People passing us on their way down looked at us and said, "You're brave." We shrugged, thinking, gee, it's just a twenty-minute walk, isn't it? We took Indian names to make the climb more authentic. Peter was Sitting Bull and I was Princess Tiger Lily. The boys were Squanto, Geronimo and Crazy Horse, and Gracie was Pocahontas-of course.
The sign should have said that it was a twenty-minute hike for graduates of Mt. Everest expeditions. The path steepened into vertical steps that some diligent and thoughtful park work crew had pounded into the rock face for the climbing-impaired. Our thigh muscles strained and our knees trembled. Our tongues panted and our eyes rolled back. Our pulses quickened, our chests pounded. (Gee, are our bodies trying to tell us something?) Steeper and steeper, along a zig-zag muddy path, we passed the baby back and forth-you take him-okcan you take him now? OK., can you take him back? OK. This seemed to go on for an hour and a half until we emerged onto a huge granite rock. Before us was a stunning view, going for miles in all directions. There was also a sheer drop-off which seized me in the solar plexus as I imagined my children running off the edge like Wylie E. Coyote -- standing on the air one moment, and plunging to the rocks below, the next.
Peter and I crawled on all fours to the center of the boulder. We made the children sit down and hang on with everything but their teeth. Then we looked at the world God made. Hawks circled around us. A hush fell upon us as we took in the grandeur. The hush lasted a split second as the children began cawing at the hawk.
The hike down was faster than the hike up. Our kneecaps felt like they were going to pop like champagne corks. At the bottom we recovered with salami sandwiches and soda from our cooler, on a picnic table under the trees.
I got out of the habit of reading bedtime stories during the last couple of years. I was really faithful about it with the older two when they were little, then somehow I became lazy. (Shame, shame!) Reading Barbara Bush's biography recently re-inspired me about the importance and fun of reading to children. Now we're doing it at least a couple of times a week. We're learning a song before bed too. I taught my children, "Home on the Range" recently. Teaching a song gives you a chance to hear it as if for the first time. That particular one is actually very sentimental. It conjures up images of some lone cowpoke away yonder on the range, alone with his beans and his dawgies. If we sing it sincerely we almost cry. The kids throw their heads back and Peter howls like a coyote in the background.
Experiences like these make terrific memories. So many things can help strengthen our relationship of love with our children.
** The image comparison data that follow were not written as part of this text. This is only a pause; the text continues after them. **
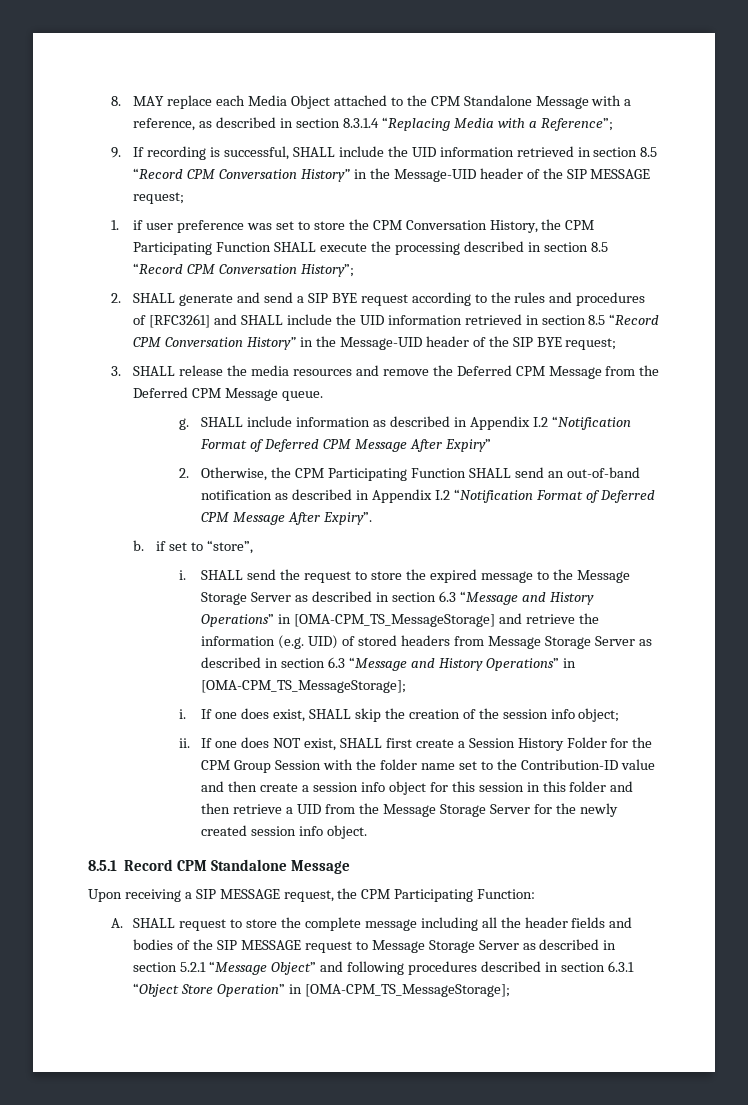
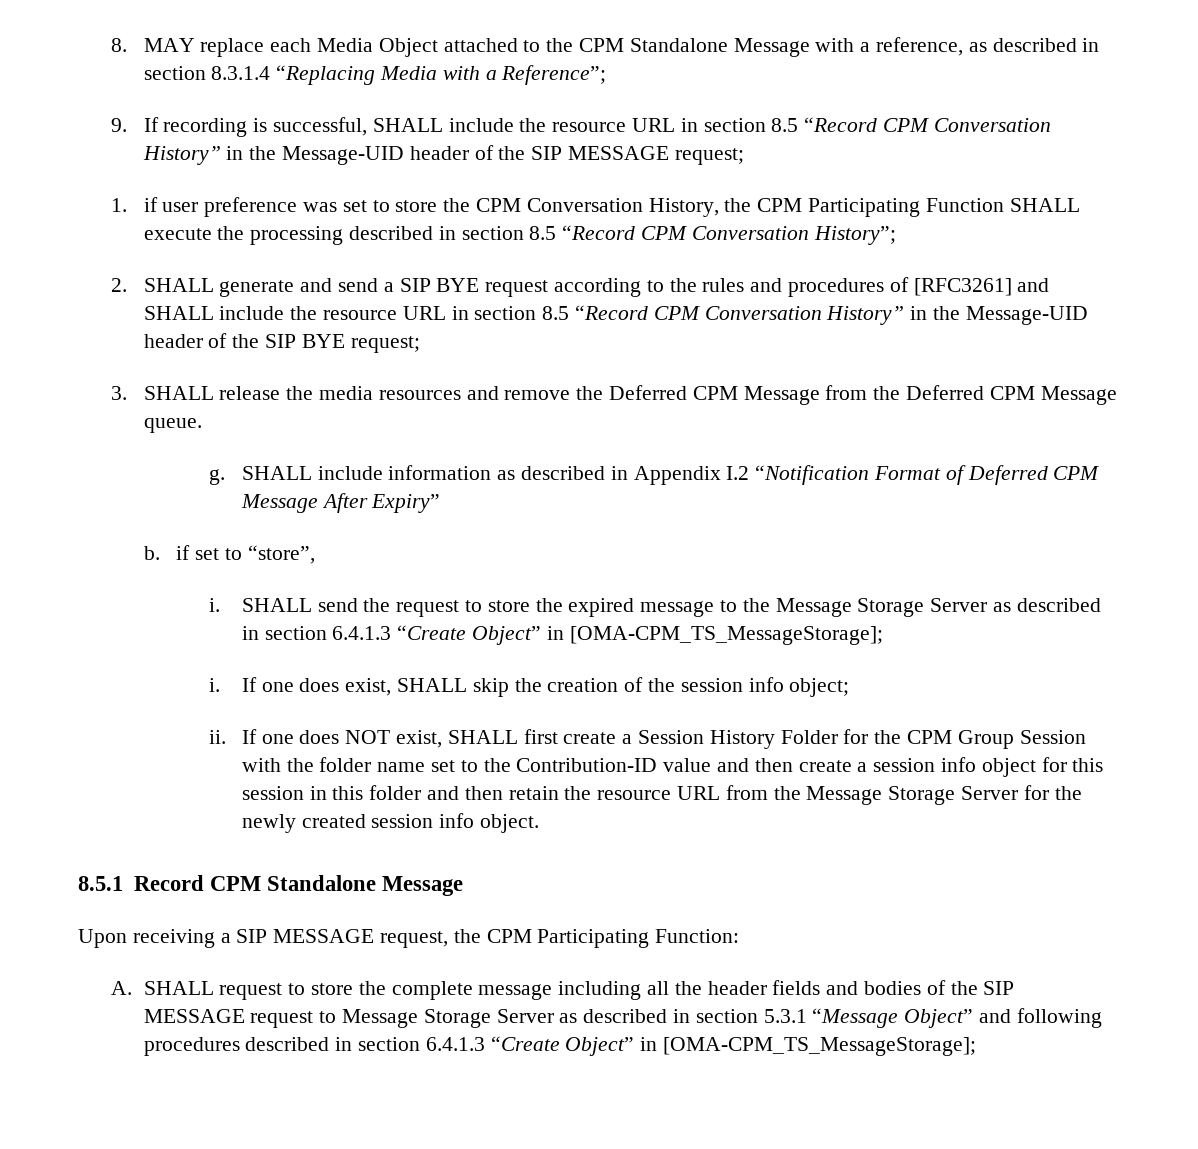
[411,146,574,157] UID information retrieved -> [552,118,675,132] resource URL
[359,314,522,325] UID information retrieved -> [322,306,446,320] resource URL
[178,467,640,481] [201,489,655,503] [201,512,373,525] // 2. Otherwise, the CPM Participating Function SHALL send an out-of-band notification as described in Appendix I.2 “Notification Format of Deferred CPM Message After Expiry”. -> (441, 503) none
[438,591,594,605] [201,613,600,627] [201,635,652,649] [201,657,559,671] 6.3 “Message and History Operations” in [OMA-CPM_TS_MessageStorage] and retrieve the information (e.g. UID) of stored headers from Message Storage Server as described in section 6.3 “Message and History Operations” -> [332,625,541,645] 6.4.1.3 “Create Object”
[233,804,322,814] retrieve a UID -> [508,786,720,800] retain the resource URL
[180,962,207,972] 5.2.1 -> [763,1009,807,1023] 5.3.1
[607,961,634,972] [133,983,286,997] 6.3.1 “Object Store Operation” -> [425,1036,635,1056] 6.4.1.3 “Create Object”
I don't think it matters if we go to Disneyland or if we jump up and down on the bed with them. I think what truly solidifies the family is when we share our real selves with each other. No secrets, no pretense. Even the mundane can be fun if there's laughter and warmth.
The challenge parents face is that there are a multitude of mistakes we can make while parenting, and they are hard to foresee until you're in the saddle. I feel like I'm winging it a lot of the time, but I believe that prayer and the determination to never stop trying are vital components for success.
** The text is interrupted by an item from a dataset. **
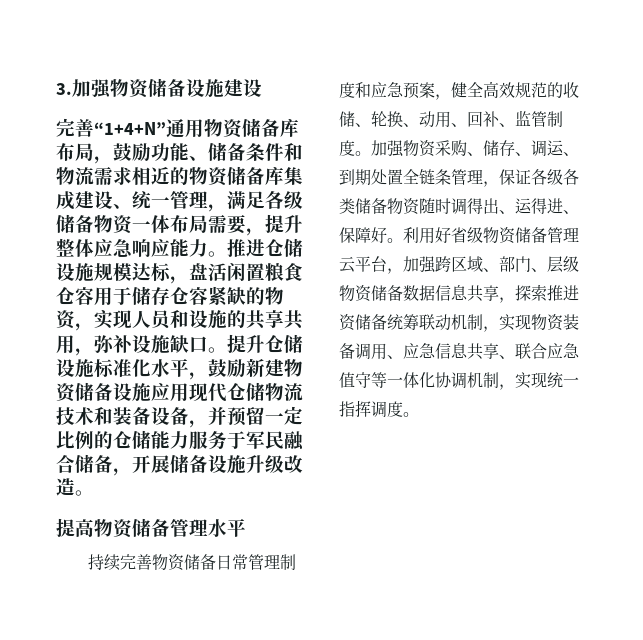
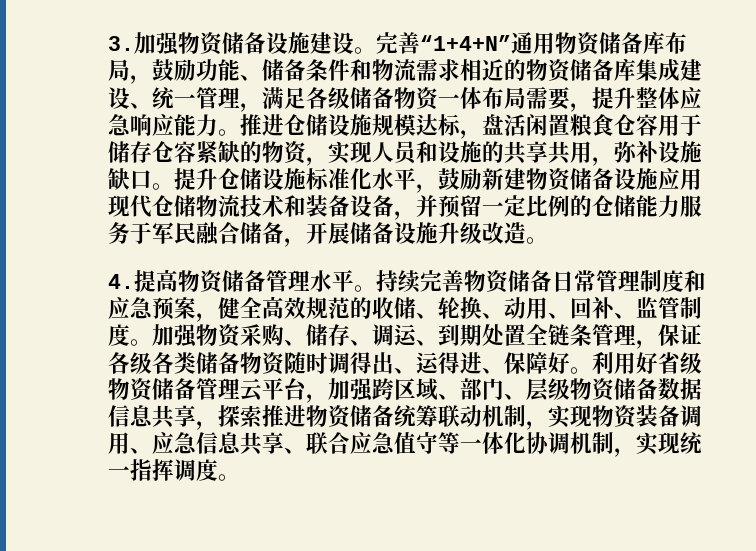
(262, 88) // -> [354,47,376,54] 。
(94, 493) none -> [108,274,134,289] 4.
(246, 528) // -> [354,285,376,292] 。
(579, 293) none -> [306,405,328,427] 物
The difficulties we all face at one time or another can be more easily weathered when our memories have a little tenderness or a little comic relief. One way I hope to accomplish this, in the far distant future, when my bereaved family drives my body to the cemetery after I die, will be to leave instructions for the undertaker to play a recording of my voice asking, 'Are we there yet? Are we there yet? Are we there yet?"